What I Learned Building Street Brat

Contract-first was worth it

Writing the .NET record DTO first, then the matching TypeScript interface, felt like double work at the start. It paid off fast. Because both sides use camelCase JSON (JsonNamingPolicy.CamelCase + JsonStringEnumConverter), there's zero mapping glue — and when a shape drifts, the TS compiler catches it the moment I touch the frontend.

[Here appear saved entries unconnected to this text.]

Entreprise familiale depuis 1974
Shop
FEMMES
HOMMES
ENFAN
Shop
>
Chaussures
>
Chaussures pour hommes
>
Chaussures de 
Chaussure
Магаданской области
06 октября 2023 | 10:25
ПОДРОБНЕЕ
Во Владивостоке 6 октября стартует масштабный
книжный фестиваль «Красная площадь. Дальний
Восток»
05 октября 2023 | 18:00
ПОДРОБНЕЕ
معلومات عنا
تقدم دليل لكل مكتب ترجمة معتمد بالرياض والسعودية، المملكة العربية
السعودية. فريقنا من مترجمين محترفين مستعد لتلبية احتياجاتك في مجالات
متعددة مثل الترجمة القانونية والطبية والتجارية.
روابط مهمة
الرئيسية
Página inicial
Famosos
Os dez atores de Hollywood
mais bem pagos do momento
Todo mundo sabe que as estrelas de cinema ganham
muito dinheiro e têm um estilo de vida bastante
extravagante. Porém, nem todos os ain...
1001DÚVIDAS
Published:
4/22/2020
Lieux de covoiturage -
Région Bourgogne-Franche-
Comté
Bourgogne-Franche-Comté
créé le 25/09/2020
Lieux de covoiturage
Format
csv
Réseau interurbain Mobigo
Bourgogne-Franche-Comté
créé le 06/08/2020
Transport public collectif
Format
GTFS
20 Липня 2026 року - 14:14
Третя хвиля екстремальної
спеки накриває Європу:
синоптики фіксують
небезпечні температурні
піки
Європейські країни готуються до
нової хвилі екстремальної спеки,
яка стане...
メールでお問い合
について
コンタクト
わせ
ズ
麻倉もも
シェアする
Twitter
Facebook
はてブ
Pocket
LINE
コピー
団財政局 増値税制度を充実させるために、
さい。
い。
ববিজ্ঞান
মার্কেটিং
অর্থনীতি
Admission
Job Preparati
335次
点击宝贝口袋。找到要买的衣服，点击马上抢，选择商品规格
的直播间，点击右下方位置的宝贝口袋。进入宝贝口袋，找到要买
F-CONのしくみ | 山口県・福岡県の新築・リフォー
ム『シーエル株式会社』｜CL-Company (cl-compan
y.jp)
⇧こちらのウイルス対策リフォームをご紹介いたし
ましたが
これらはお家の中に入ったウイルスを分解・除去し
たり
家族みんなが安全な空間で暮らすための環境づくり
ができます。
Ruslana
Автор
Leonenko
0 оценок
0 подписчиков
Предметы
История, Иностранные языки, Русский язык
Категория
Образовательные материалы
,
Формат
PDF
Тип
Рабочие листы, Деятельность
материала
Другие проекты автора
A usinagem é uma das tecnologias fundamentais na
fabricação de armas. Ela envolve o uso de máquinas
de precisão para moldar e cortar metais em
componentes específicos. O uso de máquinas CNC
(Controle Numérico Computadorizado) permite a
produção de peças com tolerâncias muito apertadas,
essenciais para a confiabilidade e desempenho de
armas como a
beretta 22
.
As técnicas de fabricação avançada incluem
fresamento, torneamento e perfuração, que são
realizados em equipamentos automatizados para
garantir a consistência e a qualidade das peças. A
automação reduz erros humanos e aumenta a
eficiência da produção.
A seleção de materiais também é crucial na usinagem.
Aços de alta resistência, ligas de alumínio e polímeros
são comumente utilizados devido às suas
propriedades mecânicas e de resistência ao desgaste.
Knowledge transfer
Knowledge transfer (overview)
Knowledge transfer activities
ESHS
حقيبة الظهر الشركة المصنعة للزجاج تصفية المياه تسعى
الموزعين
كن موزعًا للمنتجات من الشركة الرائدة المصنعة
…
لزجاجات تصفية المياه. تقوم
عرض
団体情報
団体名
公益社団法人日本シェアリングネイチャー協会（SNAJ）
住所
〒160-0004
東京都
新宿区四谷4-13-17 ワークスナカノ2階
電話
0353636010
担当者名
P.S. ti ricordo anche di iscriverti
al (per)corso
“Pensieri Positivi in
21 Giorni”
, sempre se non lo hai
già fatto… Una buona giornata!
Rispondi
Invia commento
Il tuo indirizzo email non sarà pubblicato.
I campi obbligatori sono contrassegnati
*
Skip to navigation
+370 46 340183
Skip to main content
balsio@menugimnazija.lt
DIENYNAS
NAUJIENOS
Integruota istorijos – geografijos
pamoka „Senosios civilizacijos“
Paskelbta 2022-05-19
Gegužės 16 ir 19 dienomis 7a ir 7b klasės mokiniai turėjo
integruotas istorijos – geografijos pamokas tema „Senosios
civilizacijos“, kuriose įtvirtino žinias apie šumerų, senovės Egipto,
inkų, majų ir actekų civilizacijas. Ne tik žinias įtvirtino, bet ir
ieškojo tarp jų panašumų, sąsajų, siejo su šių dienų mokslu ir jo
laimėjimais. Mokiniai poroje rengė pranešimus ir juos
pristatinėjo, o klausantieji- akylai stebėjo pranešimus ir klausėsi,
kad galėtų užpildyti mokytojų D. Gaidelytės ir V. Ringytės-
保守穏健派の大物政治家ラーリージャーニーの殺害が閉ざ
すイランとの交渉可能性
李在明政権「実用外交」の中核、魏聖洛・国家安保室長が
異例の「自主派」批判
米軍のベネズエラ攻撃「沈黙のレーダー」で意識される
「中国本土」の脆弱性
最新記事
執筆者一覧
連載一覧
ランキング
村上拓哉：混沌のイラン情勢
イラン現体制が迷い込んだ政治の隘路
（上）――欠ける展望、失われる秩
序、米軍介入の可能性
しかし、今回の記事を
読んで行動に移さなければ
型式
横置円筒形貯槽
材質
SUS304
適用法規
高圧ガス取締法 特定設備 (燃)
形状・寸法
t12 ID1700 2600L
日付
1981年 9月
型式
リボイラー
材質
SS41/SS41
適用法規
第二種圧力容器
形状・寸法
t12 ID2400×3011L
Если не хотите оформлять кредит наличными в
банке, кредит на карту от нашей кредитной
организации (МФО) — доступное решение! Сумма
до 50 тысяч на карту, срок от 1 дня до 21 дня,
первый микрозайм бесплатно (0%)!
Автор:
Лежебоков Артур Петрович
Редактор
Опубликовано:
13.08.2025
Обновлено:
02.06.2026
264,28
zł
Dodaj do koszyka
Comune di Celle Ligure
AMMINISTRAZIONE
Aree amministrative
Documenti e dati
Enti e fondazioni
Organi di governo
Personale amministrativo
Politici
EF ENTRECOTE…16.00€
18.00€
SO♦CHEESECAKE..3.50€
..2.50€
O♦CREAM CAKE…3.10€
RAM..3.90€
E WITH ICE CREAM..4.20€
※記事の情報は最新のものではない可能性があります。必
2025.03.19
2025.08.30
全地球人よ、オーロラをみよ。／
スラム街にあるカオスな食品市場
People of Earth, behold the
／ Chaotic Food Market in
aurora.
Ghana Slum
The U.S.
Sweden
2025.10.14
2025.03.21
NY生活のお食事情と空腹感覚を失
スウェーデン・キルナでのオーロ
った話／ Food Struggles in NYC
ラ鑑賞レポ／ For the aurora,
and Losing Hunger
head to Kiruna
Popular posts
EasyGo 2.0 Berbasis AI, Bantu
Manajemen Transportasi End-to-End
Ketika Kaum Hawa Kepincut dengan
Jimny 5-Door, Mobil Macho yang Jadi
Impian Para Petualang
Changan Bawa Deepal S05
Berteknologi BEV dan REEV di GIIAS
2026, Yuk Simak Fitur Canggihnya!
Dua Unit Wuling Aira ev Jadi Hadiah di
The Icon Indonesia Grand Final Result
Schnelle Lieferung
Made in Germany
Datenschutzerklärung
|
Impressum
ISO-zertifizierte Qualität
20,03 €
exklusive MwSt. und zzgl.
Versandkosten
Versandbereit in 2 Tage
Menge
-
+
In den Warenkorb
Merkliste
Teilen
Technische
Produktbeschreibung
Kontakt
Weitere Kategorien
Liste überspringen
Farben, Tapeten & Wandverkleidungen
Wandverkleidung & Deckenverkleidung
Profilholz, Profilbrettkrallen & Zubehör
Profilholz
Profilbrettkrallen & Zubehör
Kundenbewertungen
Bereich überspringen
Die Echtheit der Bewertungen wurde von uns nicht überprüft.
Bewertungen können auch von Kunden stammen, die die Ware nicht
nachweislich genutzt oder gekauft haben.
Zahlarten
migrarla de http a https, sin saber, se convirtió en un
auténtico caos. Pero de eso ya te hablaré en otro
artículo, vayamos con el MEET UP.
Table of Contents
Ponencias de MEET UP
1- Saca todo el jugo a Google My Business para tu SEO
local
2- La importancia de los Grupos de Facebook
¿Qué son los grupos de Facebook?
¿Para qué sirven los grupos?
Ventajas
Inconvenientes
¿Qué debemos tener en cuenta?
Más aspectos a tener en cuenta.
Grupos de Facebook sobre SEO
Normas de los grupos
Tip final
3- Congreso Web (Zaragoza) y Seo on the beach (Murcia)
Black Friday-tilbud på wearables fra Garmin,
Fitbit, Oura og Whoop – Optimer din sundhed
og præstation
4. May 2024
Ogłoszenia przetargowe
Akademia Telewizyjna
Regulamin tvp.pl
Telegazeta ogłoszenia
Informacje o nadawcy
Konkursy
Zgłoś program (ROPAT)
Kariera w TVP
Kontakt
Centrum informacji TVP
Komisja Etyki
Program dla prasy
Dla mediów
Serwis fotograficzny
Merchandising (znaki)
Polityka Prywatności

The discipline of "DTO before UI" kept the API honest.

React 19 server actions reset uncontrolled inputs

This one burned an afternoon. A hidden input holding a derived JSON blob kept reverting after a Server Action re-render. The fix: never trust defaultValue for derived state — use a controlled value=. Uncontrolled hidden fields are not safe across action round-trips in React 19.

Secrets leak in the most boring ways

The Resend key and a placeholder JWT signing key ended up committed before the security pass. Lesson: wire up .env.example + a real secrets story on day one, not as a hardening afterthought. Rotating a leaked key is always more annoying than never committing it.

Auth is more than "issue a token"

The first version just minted a JWT and called it done. A real login needs lockout on repeated failures, 2FA at the API layer (not just the UI), and security-stamp revocation so a password change actually kills existing sessions. Each of these is small on its own; skipping them quietly leaves the door open.

Next.js route exports can conflict silently

The robots.txt route broke because it exported both revalidate and force-dynamic — incompatible directives that Next.js won't let you combine. The error message wasn't obvious. Takeaway: route segment config isn't a free-for-all; pick one caching strategy per route and read the constraints.

Docker non-root users need real account plumbing

Creating a non-root user in the backend image needed actual groupadd/useradd, not a hand-waved USER line. Containers still want a valid uid/gid that owns the app files, or the process can't read its own working directory.

HTTPS in dev is friction worth automating

Getting Next.js to trust the ASP.NET dev cert (via NODE_EXTRA_CA_CERTS) is fiddly and machine-specific — the path is hardcoded per dev. If I started over I'd script the cert export so onboarding isn't "edit this path in package.json."

Shipping v1 meant naming these out loud rather than pretending they didn't exist.